Top of Data supplied

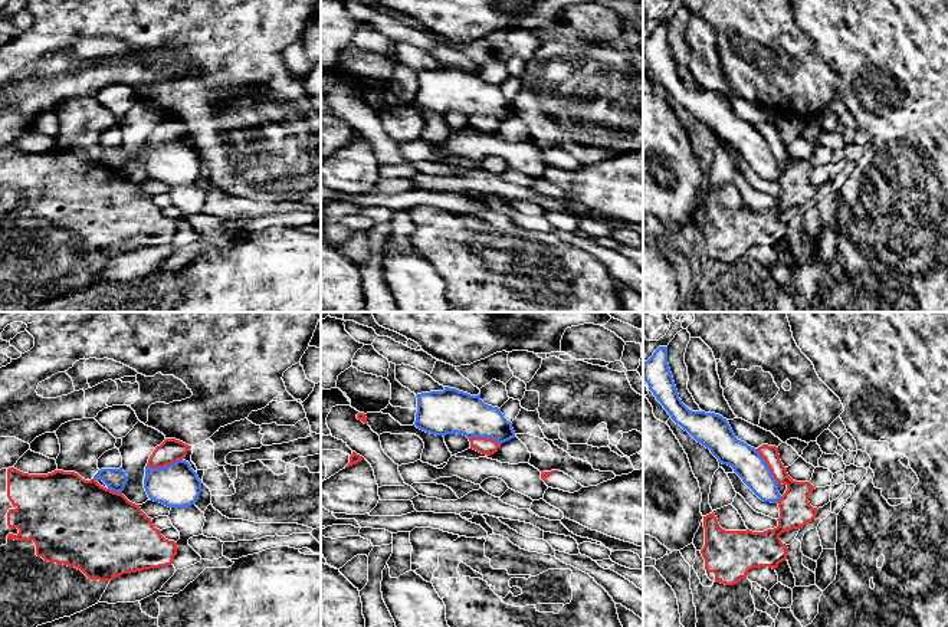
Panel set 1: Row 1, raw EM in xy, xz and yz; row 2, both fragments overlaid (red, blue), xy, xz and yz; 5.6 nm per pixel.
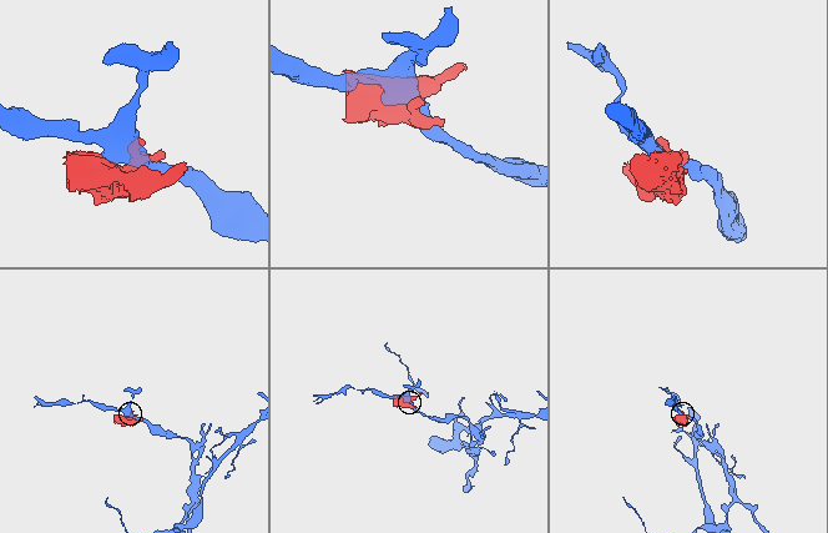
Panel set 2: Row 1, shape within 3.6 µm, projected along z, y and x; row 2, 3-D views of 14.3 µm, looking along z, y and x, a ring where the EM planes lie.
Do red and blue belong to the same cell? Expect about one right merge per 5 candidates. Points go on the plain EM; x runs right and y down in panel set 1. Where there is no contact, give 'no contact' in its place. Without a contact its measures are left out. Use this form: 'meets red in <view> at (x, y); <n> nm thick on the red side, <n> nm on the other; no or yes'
meets red in xy at (164, 143); 140 nm thick on the red side, 240 nm on the other; no

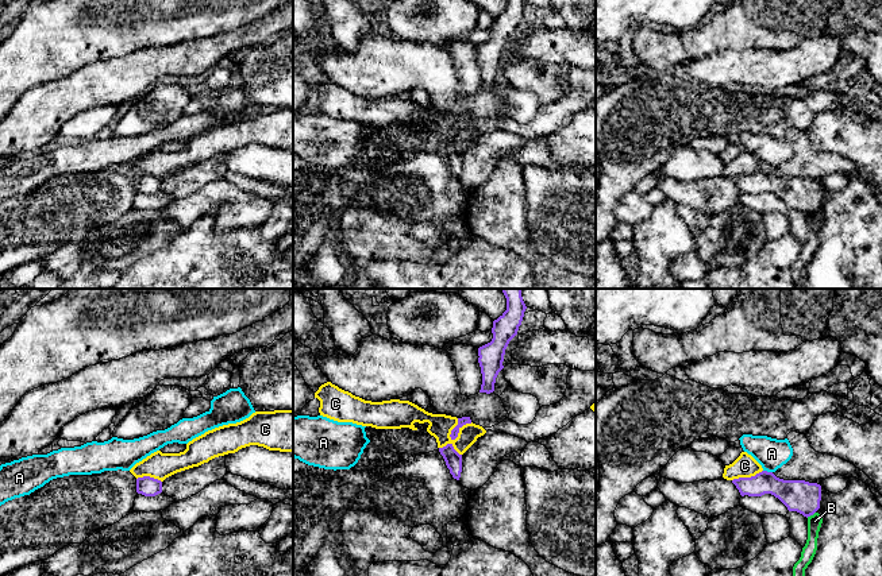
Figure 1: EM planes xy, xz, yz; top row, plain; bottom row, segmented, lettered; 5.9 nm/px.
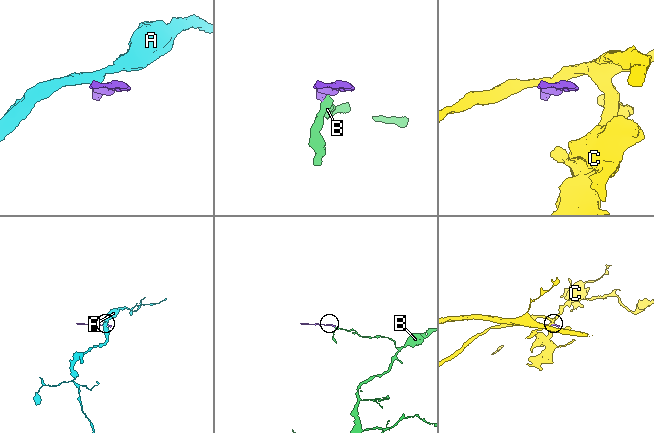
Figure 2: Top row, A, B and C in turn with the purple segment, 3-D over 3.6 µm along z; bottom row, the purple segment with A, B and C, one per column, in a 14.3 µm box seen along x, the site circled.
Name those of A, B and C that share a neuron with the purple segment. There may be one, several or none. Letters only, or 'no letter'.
no letter

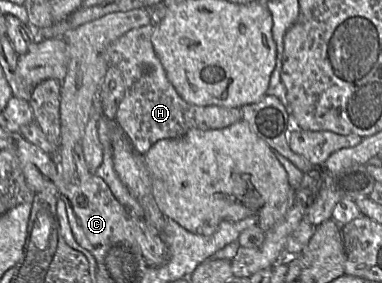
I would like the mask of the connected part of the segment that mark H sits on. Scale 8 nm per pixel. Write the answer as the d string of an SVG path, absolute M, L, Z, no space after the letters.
M148 24L127 31L108 47L107 52L110 64L121 71L125 84L125 94L119 104L116 121L134 148L145 154L161 139L180 137L194 128L221 129L243 119L239 107L196 105L185 101L177 93L151 42L154 26Z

Bottom of Data supplied

Any pictures are to be skipped, and the lines from the beginning of the entries through the line with "Panel set 2: Row" copied exactly.

*Response to the exercise*
Panel set 1: Row 1, raw EM in xy, xz and yz; row 2, both fragments overlaid (red, blue), xy, xz and yz; 5.6 nm per pixel.
Panel set 2: Row 1, shape within 3.6 µm, projected along z, y and x; row 2, 3-D views of 14.3 µm, looking along z, y and x, a ring where the EM planes lie.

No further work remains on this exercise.